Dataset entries
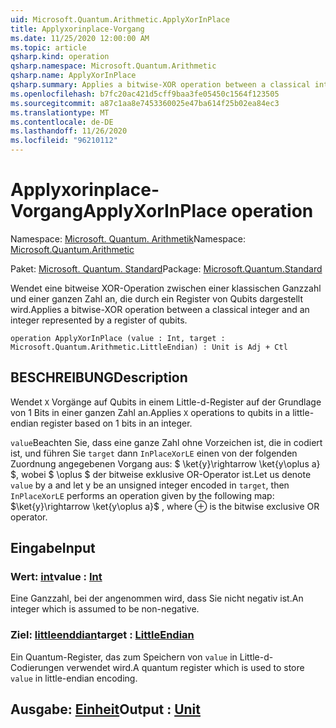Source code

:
 ```yaml
---
uid: Microsoft.Quantum.Arithmetic.ApplyXorInPlace
title: Applyxorinplace-Vorgang
ms.date: 11/25/2020 12:00:00 AM
ms.topic: article
qsharp.kind: operation
qsharp.namespace: Microsoft.Quantum.Arithmetic
qsharp.name: ApplyXorInPlace
qsharp.summary: Applies a bitwise-XOR operation between a classical integer and an integer represented by a register of qubits.
ms.openlocfilehash: b7fc20ac421d5cff9baa3fe05450c1564f123505
ms.sourcegitcommit: a87c1aa8e7453360025e47ba614f25b02ea84ec3
ms.translationtype: MT
ms.contentlocale: de-DE
ms.lasthandoff: 11/26/2020
ms.locfileid: "96210112"
---
```

# <a name="applyxorinplace-operation"></a><span data-ttu-id="43606-102">Applyxorinplace-Vorgang</span><span class="sxs-lookup"><span data-stu-id="43606-102">ApplyXorInPlace operation</span></span>

<span data-ttu-id="43606-103">Namespace: [Microsoft. Quantum. Arithmetik](xref:Microsoft.Quantum.Arithmetic)</span><span class="sxs-lookup"><span data-stu-id="43606-103">Namespace: [Microsoft.Quantum.Arithmetic](xref:Microsoft.Quantum.Arithmetic)</span></span>

<span data-ttu-id="43606-104">Paket: [Microsoft. Quantum. Standard](https://nuget.org/packages/Microsoft.Quantum.Standard)</span><span class="sxs-lookup"><span data-stu-id="43606-104">Package: [Microsoft.Quantum.Standard](https://nuget.org/packages/Microsoft.Quantum.Standard)</span></span>


<span data-ttu-id="43606-105">Wendet eine bitweise XOR-Operation zwischen einer klassischen Ganzzahl und einer ganzen Zahl an, die durch ein Register von Qubits dargestellt wird.</span><span class="sxs-lookup"><span data-stu-id="43606-105">Applies a bitwise-XOR operation between a classical integer and an integer represented by a register of qubits.</span></span>

```qsharp
operation ApplyXorInPlace (value : Int, target : Microsoft.Quantum.Arithmetic.LittleEndian) : Unit is Adj + Ctl
```


## <a name="description"></a><span data-ttu-id="43606-106">BESCHREIBUNG</span><span class="sxs-lookup"><span data-stu-id="43606-106">Description</span></span>

<span data-ttu-id="43606-107">Wendet `X` Vorgänge auf Qubits in einem Little-d-Register auf der Grundlage von 1 Bits in einer ganzen Zahl an.</span><span class="sxs-lookup"><span data-stu-id="43606-107">Applies `X` operations to qubits in a little-endian register based on 1 bits in an integer.</span></span>

<span data-ttu-id="43606-108">`value`Beachten Sie, dass eine ganze Zahl ohne Vorzeichen ist, die in codiert ist, und führen Sie `target` dann `InPlaceXorLE` einen von der folgenden Zuordnung angegebenen Vorgang aus: $ \ket{y}\rightarrow \ket{y\oplus a} $, wobei $ \oplus $ der bitweise exklusive OR-Operator ist.</span><span class="sxs-lookup"><span data-stu-id="43606-108">Let us denote `value` by a and let y be an unsigned integer encoded in `target`, then `InPlaceXorLE` performs an operation given by the following map: $\ket{y}\rightarrow \ket{y\oplus a}$ , where $\oplus$ is the bitwise exclusive OR operator.</span></span>

## <a name="input"></a><span data-ttu-id="43606-109">Eingabe</span><span class="sxs-lookup"><span data-stu-id="43606-109">Input</span></span>

### <a name="value--int"></a><span data-ttu-id="43606-110">Wert: [int](xref:microsoft.quantum.lang-ref.int)</span><span class="sxs-lookup"><span data-stu-id="43606-110">value : [Int](xref:microsoft.quantum.lang-ref.int)</span></span>

<span data-ttu-id="43606-111">Eine Ganzzahl, bei der angenommen wird, dass Sie nicht negativ ist.</span><span class="sxs-lookup"><span data-stu-id="43606-111">An integer which is assumed to be non-negative.</span></span>


### <a name="target--littleendian"></a><span data-ttu-id="43606-112">Ziel: [littleenddian](xref:Microsoft.Quantum.Arithmetic.LittleEndian)</span><span class="sxs-lookup"><span data-stu-id="43606-112">target : [LittleEndian](xref:Microsoft.Quantum.Arithmetic.LittleEndian)</span></span>

<span data-ttu-id="43606-113">Ein Quantum-Register, das zum Speichern von `value` in Little-d-Codierungen verwendet wird.</span><span class="sxs-lookup"><span data-stu-id="43606-113">A quantum register which is used to store `value` in little-endian encoding.</span></span>



## <a name="output--unit"></a><span data-ttu-id="43606-114">Ausgabe: [Einheit](xref:microsoft.quantum.lang-ref.unit)</span><span class="sxs-lookup"><span data-stu-id="43606-114">Output : [Unit](xref:microsoft.quantum.lang-ref.unit)</span></span>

WHAT IS BEING ASKED: Repeat the records in full and exactly, leaving every picture out.

SOLUTION FOR THIS PROBLEM:
Source code

:
 ```yaml
---
uid: Microsoft.Quantum.Arithmetic.ApplyXorInPlace
title: Applyxorinplace-Vorgang
ms.date: 11/25/2020 12:00:00 AM
ms.topic: article
qsharp.kind: operation
qsharp.namespace: Microsoft.Quantum.Arithmetic
qsharp.name: ApplyXorInPlace
qsharp.summary: Applies a bitwise-XOR operation between a classical integer and an integer represented by a register of qubits.
ms.openlocfilehash: b7fc20ac421d5cff9baa3fe05450c1564f123505
ms.sourcegitcommit: a87c1aa8e7453360025e47ba614f25b02ea84ec3
ms.translationtype: MT
ms.contentlocale: de-DE
ms.lasthandoff: 11/26/2020
ms.locfileid: "96210112"
---
```

# <a name="applyxorinplace-operation"></a><span data-ttu-id="43606-102">Applyxorinplace-Vorgang</span><span class="sxs-lookup"><span data-stu-id="43606-102">ApplyXorInPlace operation</span></span>

<span data-ttu-id="43606-103">Namespace: [Microsoft. Quantum. Arithmetik](xref:Microsoft.Quantum.Arithmetic)</span><span class="sxs-lookup"><span data-stu-id="43606-103">Namespace: [Microsoft.Quantum.Arithmetic](xref:Microsoft.Quantum.Arithmetic)</span></span>

<span data-ttu-id="43606-104">Paket: [Microsoft. Quantum. Standard](https://nuget.org/packages/Microsoft.Quantum.Standard)</span><span class="sxs-lookup"><span data-stu-id="43606-104">Package: [Microsoft.Quantum.Standard](https://nuget.org/packages/Microsoft.Quantum.Standard)</span></span>


<span data-ttu-id="43606-105">Wendet eine bitweise XOR-Operation zwischen einer klassischen Ganzzahl und einer ganzen Zahl an, die durch ein Register von Qubits dargestellt wird.</span><span class="sxs-lookup"><span data-stu-id="43606-105">Applies a bitwise-XOR operation between a classical integer and an integer represented by a register of qubits.</span></span>

```qsharp
operation ApplyXorInPlace (value : Int, target : Microsoft.Quantum.Arithmetic.LittleEndian) : Unit is Adj + Ctl
```


## <a name="description"></a><span data-ttu-id="43606-106">BESCHREIBUNG</span><span class="sxs-lookup"><span data-stu-id="43606-106">Description</span></span>

<span data-ttu-id="43606-107">Wendet `X` Vorgänge auf Qubits in einem Little-d-Register auf der Grundlage von 1 Bits in einer ganzen Zahl an.</span><span class="sxs-lookup"><span data-stu-id="43606-107">Applies `X` operations to qubits in a little-endian register based on 1 bits in an integer.</span></span>

<span data-ttu-id="43606-108">`value`Beachten Sie, dass eine ganze Zahl ohne Vorzeichen ist, die in codiert ist, und führen Sie `target` dann `InPlaceXorLE` einen von der folgenden Zuordnung angegebenen Vorgang aus: $ \ket{y}\rightarrow \ket{y\oplus a} $, wobei $ \oplus $ der bitweise exklusive OR-Operator ist.</span><span class="sxs-lookup"><span data-stu-id="43606-108">Let us denote `value` by a and let y be an unsigned integer encoded in `target`, then `InPlaceXorLE` performs an operation given by the following map: $\ket{y}\rightarrow \ket{y\oplus a}$ , where $\oplus$ is the bitwise exclusive OR operator.</span></span>

## <a name="input"></a><span data-ttu-id="43606-109">Eingabe</span><span class="sxs-lookup"><span data-stu-id="43606-109">Input</span></span>

### <a name="value--int"></a><span data-ttu-id="43606-110">Wert: [int](xref:microsoft.quantum.lang-ref.int)</span><span class="sxs-lookup"><span data-stu-id="43606-110">value : [Int](xref:microsoft.quantum.lang-ref.int)</span></span>

<span data-ttu-id="43606-111">Eine Ganzzahl, bei der angenommen wird, dass Sie nicht negativ ist.</span><span class="sxs-lookup"><span data-stu-id="43606-111">An integer which is assumed to be non-negative.</span></span>


### <a name="target--littleendian"></a><span data-ttu-id="43606-112">Ziel: [littleenddian](xref:Microsoft.Quantum.Arithmetic.LittleEndian)</span><span class="sxs-lookup"><span data-stu-id="43606-112">target : [LittleEndian](xref:Microsoft.Quantum.Arithmetic.LittleEndian)</span></span>

<span data-ttu-id="43606-113">Ein Quantum-Register, das zum Speichern von `value` in Little-d-Codierungen verwendet wird.</span><span class="sxs-lookup"><span data-stu-id="43606-113">A quantum register which is used to store `value` in little-endian encoding.</span></span>



## <a name="output--unit"></a><span data-ttu-id="43606-114">Ausgabe: [Einheit](xref:microsoft.quantum.lang-ref.unit)</span><span class="sxs-lookup"><span data-stu-id="43606-114">Output : [Unit](xref:microsoft.quantum.lang-ref.unit)</span></span>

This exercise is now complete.